Artificial intelligence M&A: trends and legal challenges reshape dealmaking

Surging artificial intelligence M&A is fueling innovation and scrutiny, but legal, privacy, and regulatory minefields await acquirers.

Artificial intelligence is experiencing a renaissance, catalyzed by rapid technological advances, ballooning market demand, and rising competition. This accelerated growth has triggered a sharp uptick in M&A activity, with companies across financial services, semiconductors, life sciences, and other sectors racing to acquire artificial intelligence assets, data, and expertise. Despite a broader softening of tech deal valuations in 2023, artificial intelligence targets have commanded premium prices, a trend that persists into 2025 as businesses scramble to integrate generative artificial intelligence into their offerings or secure strategic datasets and talent that are otherwise beyond reach.

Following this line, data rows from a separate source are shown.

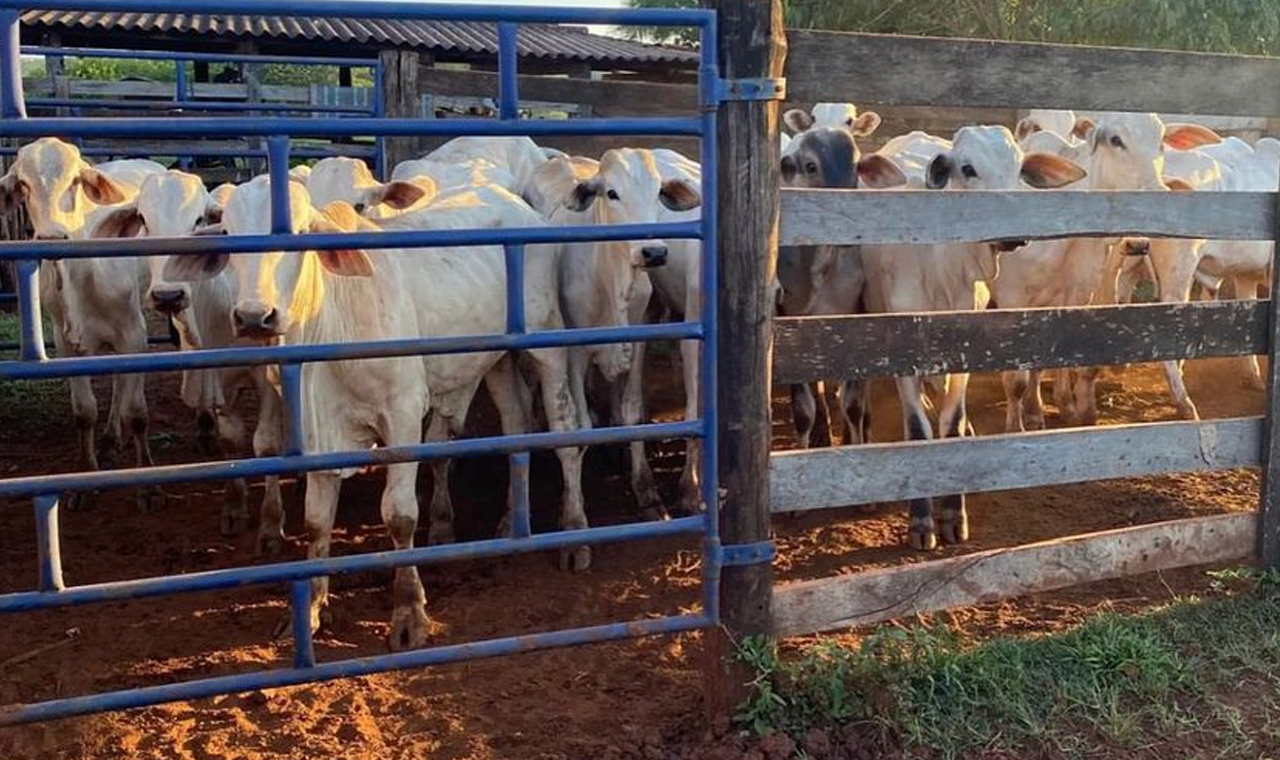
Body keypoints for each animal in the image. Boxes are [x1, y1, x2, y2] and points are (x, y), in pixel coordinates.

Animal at [0, 137, 165, 509]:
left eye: (75, 181)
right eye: (23, 184)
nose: (51, 238)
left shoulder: (134, 334)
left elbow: (137, 411)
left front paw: (147, 485)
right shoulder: (64, 344)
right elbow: (84, 412)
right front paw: (85, 480)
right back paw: (109, 440)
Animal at [855, 127, 1085, 547]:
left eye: (1018, 168)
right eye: (967, 169)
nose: (1013, 233)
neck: (940, 271)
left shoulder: (964, 354)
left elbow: (953, 422)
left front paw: (952, 514)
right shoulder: (903, 355)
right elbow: (919, 430)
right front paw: (922, 522)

However, acquiring artificial intelligence companies is fraught with legal and regulatory risks, particularly regarding intellectual property, privacy, and compliance. Intellectual property considerations extend far beyond traditional software or patent ownership—they now encompass rights over vast and often controversial training datasets, the risk of infringing third-party IP during model development, and complex questions about the protectability and ownership of artificial intelligence-generated outputs. Use of unlicensed training data, open-source software, or inadvertent trade secret leakage through employee use of outside artificial intelligence tools could dramatically increase a buyer’s liabilities. Additionally, with the surge of class-action lawsuits alleging copyright infringement and regulatory attention on unfair practices, acquirers must carefully assess the provenance of all data and technology in play, as well as contractual risk allocations with vendors and customers.

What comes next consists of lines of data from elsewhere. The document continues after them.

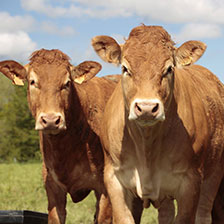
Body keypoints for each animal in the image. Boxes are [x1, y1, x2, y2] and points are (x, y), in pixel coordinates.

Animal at [91, 25, 224, 224]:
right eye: (125, 68)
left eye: (169, 69)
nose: (146, 108)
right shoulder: (114, 179)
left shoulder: (191, 183)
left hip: (213, 176)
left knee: (203, 213)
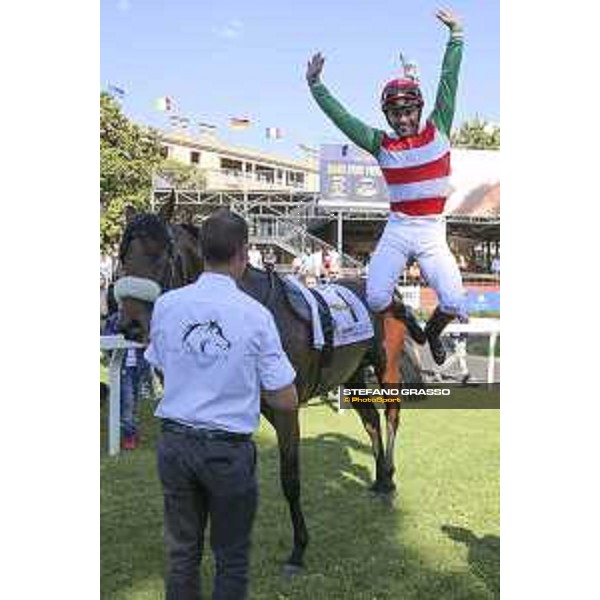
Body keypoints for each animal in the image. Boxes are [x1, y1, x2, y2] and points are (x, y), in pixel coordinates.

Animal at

Regulatory scrutiny is mounting in tandem with deal activity. Privacy and data protection regimes, particularly in the U.S. at the state level, the EU, and other major markets, now impose a complex landscape of consent, data minimization, and audit obligations—concerns compounded by artificial intelligence´s appetite for massive, sensitive datasets. Enforcement by the U.S. Federal Trade Commission has included destruction of technologies trained on improperly obtained personal data; the EU’s GDPR is actively enforced, with high-profile bans and investigations targeting artificial intelligence systems. Antitrust authorities worldwide are monitoring for anti-competitive consolidation, especially by big tech players, while national security frameworks like CFIUS in the U.S. and equivalent regimes in the UK, EU, and China demand careful navigation of foreign investment, data transfer, and export controls. Sector-specific rules further layer on: financial, health, and other regulated industries impose unique requirements on artificial intelligence vendors, and emerging laws such as the EU´s AI Act will soon raise compliance bars for high-risk applications.

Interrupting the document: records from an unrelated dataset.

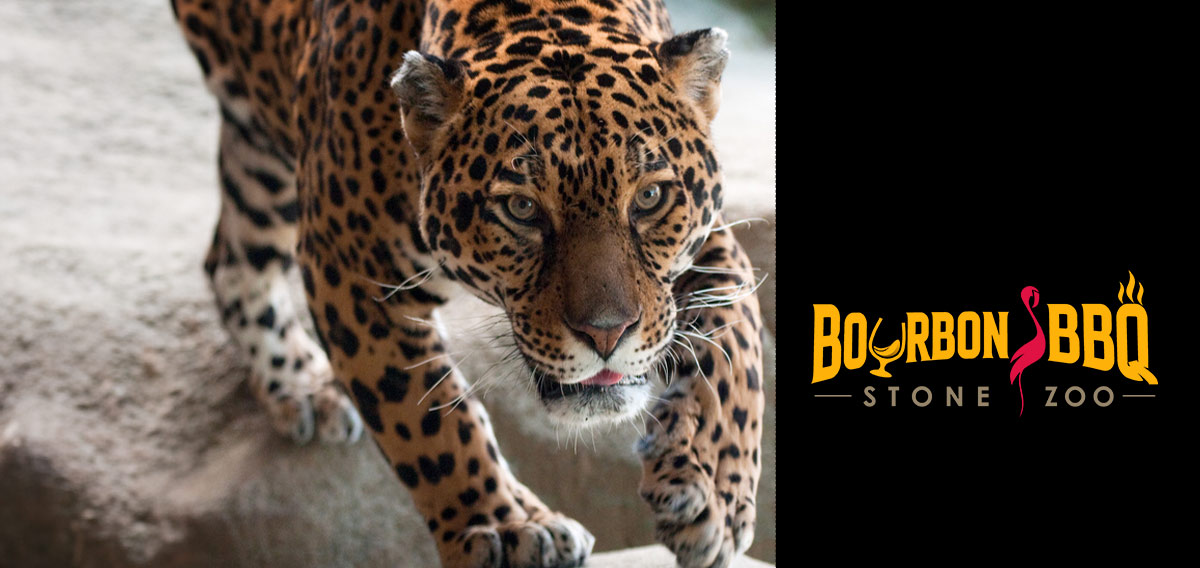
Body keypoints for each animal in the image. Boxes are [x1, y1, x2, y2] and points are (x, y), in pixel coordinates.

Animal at [172, 0, 766, 566]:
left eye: (649, 197)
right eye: (522, 209)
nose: (606, 334)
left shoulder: (706, 235)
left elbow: (736, 336)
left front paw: (714, 492)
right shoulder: (349, 267)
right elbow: (428, 419)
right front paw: (507, 528)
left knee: (231, 256)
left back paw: (299, 381)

Successful artificial intelligence acquirers are responding by enhancing due diligence, embedding detailed representations and warranties, securing indemnities for known and emergent risks, and preparing for pre- and post-closing remediation and integration. This includes rigorous audits of training data, scrutiny of data security controls, review of privacy practices, open-source scans, and proactive engagement with relevant regulators. As regulatory trends accelerate and artificial intelligence-specific laws mature, companies must stay agile to capture artificial intelligence opportunities—leveraging expert guidance and robust legal strategies to both unlock value and minimize exposure from rapidly evolving legal, ethical, and compliance threats.